Records shown section start

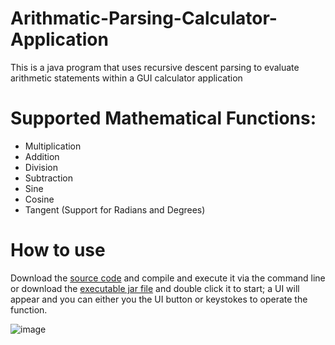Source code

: # Arithmatic-Parsing-Calculator-Application
This is a java program that uses recursive descent parsing to evaluate arithmetic statements within a GUI calculator application

# Supported Mathematical Functions:
  * Multiplication
  * Addition
  * Division
  * Subtraction
  * Sine
  * Cosine
  * Tangent
  (Support for Radians and Degrees)
  
# How to use
Download the [source code](https://github.com/Austin-Daigle/Arithmatic-Parsing-Calculator-Application/blob/main/Calculator.java) and compile and execute it via the command line or download the [executable jar file](https://github.com/Austin-Daigle/Arithmatic-Parsing-Calculator-Application/blob/main/Calculator.jar) and double click it to start; a UI will appear and you can either you the UI button or keystokes to operate the function.
  
![image](https://user-images.githubusercontent.com/100094056/197375005-f0ea4107-0796-49c7-bd08-c56382391112.png)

Records shown section end

__Assignment__:
Please copy all of the material above word for word, leaving out the pictures.

__Solution for this task__:
Source code

: # Arithmatic-Parsing-Calculator-Application
This is a java program that uses recursive descent parsing to evaluate arithmetic statements within a GUI calculator application

# Supported Mathematical Functions:
  * Multiplication
  * Addition
  * Division
  * Subtraction
  * Sine
  * Cosine
  * Tangent
  (Support for Radians and Degrees)
  
# How to use
Download the [source code](https://github.com/Austin-Daigle/Arithmatic-Parsing-Calculator-Application/blob/main/Calculator.java) and compile and execute it via the command line or download the [executable jar file](https://github.com/Austin-Daigle/Arithmatic-Parsing-Calculator-Application/blob/main/Calculator.jar) and double click it to start; a UI will appear and you can either you the UI button or keystokes to operate the function.
  
![image](https://user-images.githubusercontent.com/100094056/197375005-f0ea4107-0796-49c7-bd08-c56382391112.png)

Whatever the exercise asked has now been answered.